The Depths of Courage: American Submariners at War with Japan, 1941-1945 by Flint Whitlock and Ron Smith, something like a submarine itself, goes both above and below the surface. Whitlock and Smith give readers the big picture of how submarines contributed so mightily to the Allied victory in the Pacific and the little picture of life aboard some of those submariners as remembered by veterans of the war.
One of these submariners was co-author Smith, who joined the Navy hoping to fly planes but ended up under the sea instead. He had some hairy adventures on different boats and, unlike so many of his fellows, lived to tell about it.
U.S. submarines had little impact early in the war, primarily because their torpedoes consistently went awry or, when they did hit their targets, failed to explode. Captains complained, but the admiral in charge insisted the problem lay with the crews, not the torpedoes. Once the leadership problem got corrected, the torpedo problem was quickly resolved, and Japanese ships began touching the bottom of the ocean in large numbers. American submarines accounted for 60 percent of the tonnage of Japanese cargo vessels sunk during the war.

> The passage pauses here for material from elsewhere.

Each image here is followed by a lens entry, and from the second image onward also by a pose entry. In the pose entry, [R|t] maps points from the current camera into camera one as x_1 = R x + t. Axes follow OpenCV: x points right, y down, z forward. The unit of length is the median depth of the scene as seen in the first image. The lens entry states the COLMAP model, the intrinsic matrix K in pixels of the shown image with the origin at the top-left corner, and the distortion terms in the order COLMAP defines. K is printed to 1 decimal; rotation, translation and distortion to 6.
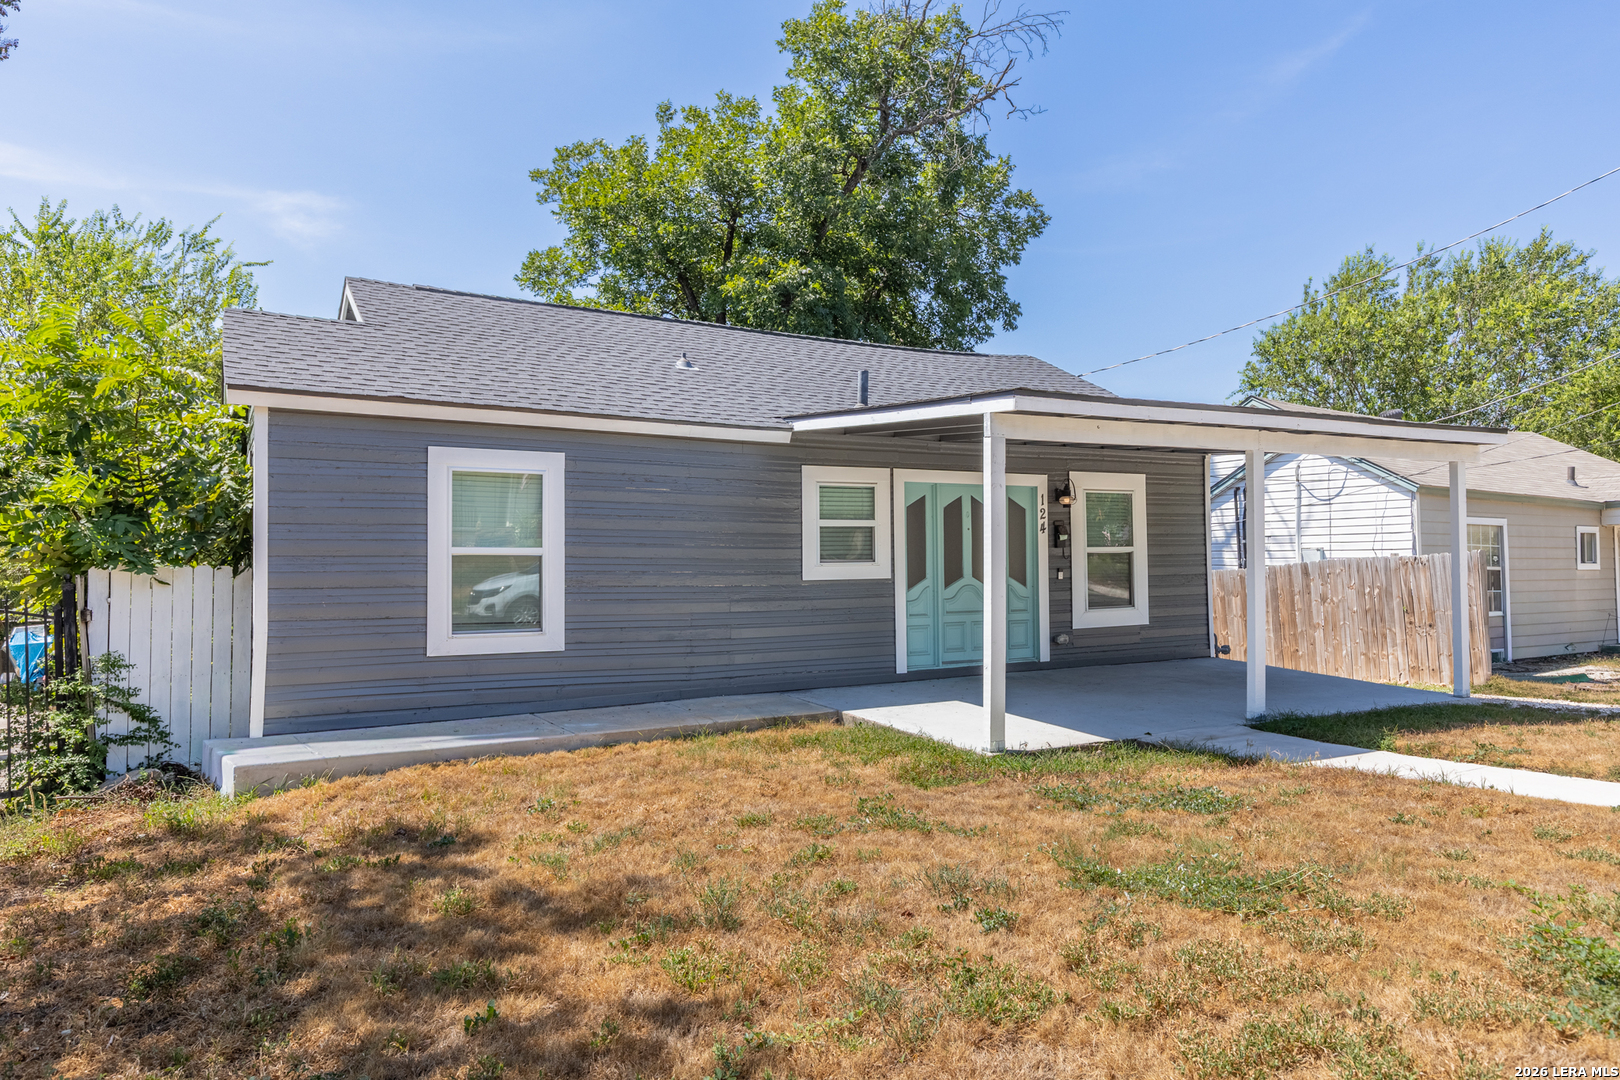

"The American submarines were the noose that slowly stangled Japan to death," the authors write.
"The price of victory, however, was high. Of the approximately 15,000 men who served in the 288 American submarines from 1941 to 1945, 374 officers, 3,131 enlisted, and fifty-two submarines -- 22 percent of the total -- were lost."
Whitlock and Smith provide details about virtually every major submarine mission in the Pacific war. This ranks among the best books about submarine warfare I have read.